En mi experiencia, he visto cómo candidatos con perfiles impecables fracasan estrepitosamente si no comparten la cultura del equipo. Por ejemplo, en una startup española donde priorizaban la autonomía, un empleado acostumbrado a jerarquías rígidas generó conflictos constantes. Al revés, cuando la selección incorpora preguntas de comportamiento situacional (como en las entrevistas estructuradas), podemos predecir mejor si una persona actuará con iniciativa, colaboración o resiliencia.
Para que lo veas más claro, te comparto una tabla con datos de una encuesta interna de Recursos Humanos que manejamos el año pasado:
| Factor de vinculación | Impacto en comportamiento positivo (%) | Rotación temprana (%) |
|---|---|---|
| Encaje cultural | 78% | 12% |
| Salario competitivo | 45% | 35% |
| Formación continua | 62% | 20% |
Como ves, el comportamiento no se gestiona solo con incentivos económicos; la base está en cómo seleccionamos. Por eso, en cualquier proceso de reclutamiento, recomiendo dedicar al menos un 30% del tiempo a evaluar valores y motivaciones intrínsecas. Esa es la clave para que un empleado actúe de forma proactiva, leal y alineada con los objetivos del negocio.

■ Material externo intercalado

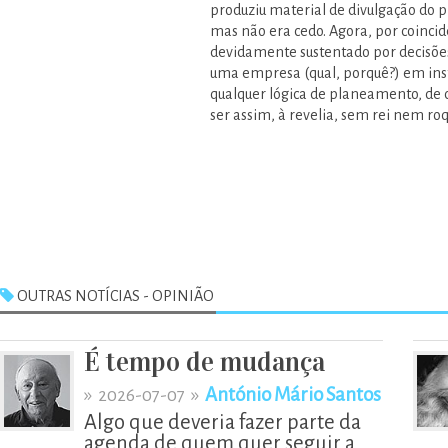
produziu material de divulgação do p
mas não era cedo. Agora, por coinci
devidamente sustentado por decisões 
uma empresa (qual, porquê?) em inst
qualquer lógica de planeamento, de c
ser assim, à revelia, sem rei nem roq
OUTRAS NOTÍCIAS - OPINIÃO
É tempo de mudança
»
»
António Mário Santos
2026-07-07
Algo que deveria fazer parte da
agenda de quem quer seguir a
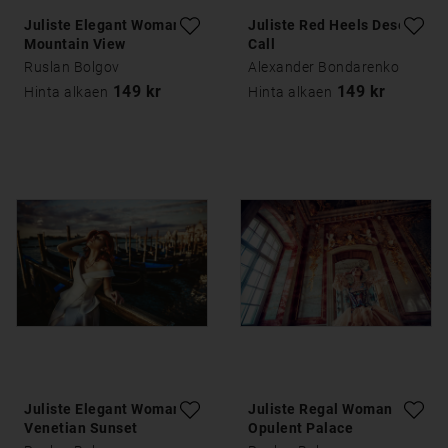
Juliste Elegant Woman
Juliste Red Heels Desert
Mountain View
Call
Ruslan Bolgov
Alexander Bondarenko
149 kr
149 kr
Hinta alkaen
Hinta alkaen
Juliste Elegant Woman
Juliste Regal Woman
Venetian Sunset
Opulent Palace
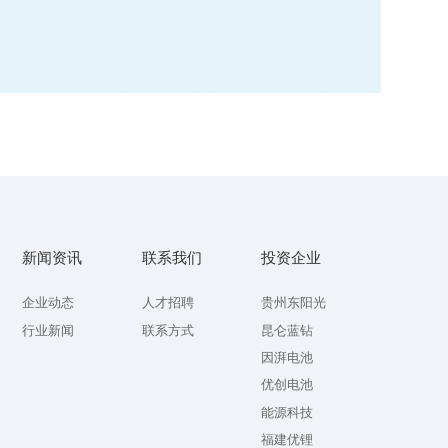
新闻资讯
联系我们
投资企业
企业动态
人才招聘
贵州东阳光
行业新闻
联系方式
昆仑蓝钻
因湃电池
优创电池
能源科技
福建优锂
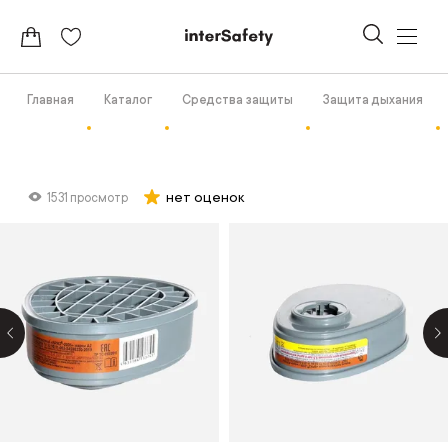
Главная
Каталог
Средства защиты
Защита дыхания
нет оценок
1531 просмотр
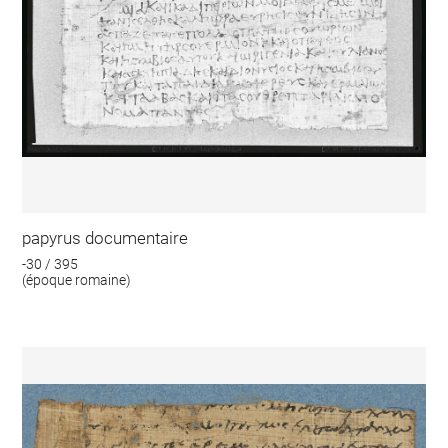
papyrus documentaire
-30 / 395
(époque romaine)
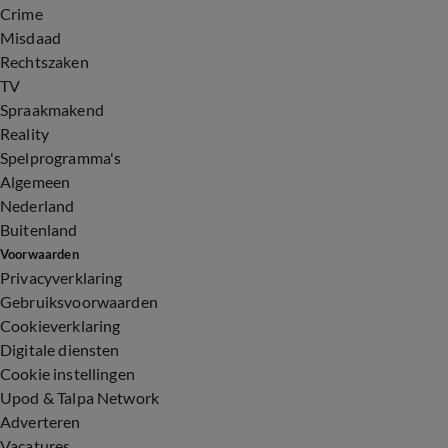
Crime
Misdaad
Rechtszaken
TV
Spraakmakend
Reality
Spelprogramma's
Algemeen
Nederland
Buitenland
Voorwaarden
Privacyverklaring
Gebruiksvoorwaarden
Cookieverklaring
Digitale diensten
Cookie instellingen
Upod & Talpa Network
Adverteren
Vacatures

Pues yo creo que el comportamiento de cualquier empleado está fuertemente vinculado a cómo se le define el puesto desde el principio. Si en la oferta y en la entrevista no dejan claras las expectativas, luego ves a gente que no rinde o que se frustra. Me pasó a mí: en mi primer trabajo me vendieron un rol súper creativo y luego era puro papeleo. Mi actitud cambió completamente. Por eso, cuando ahora busco trabajo, me fijo mucho en que describan bien las tareas diarias y el tipo de equipo. Eso marca la diferencia.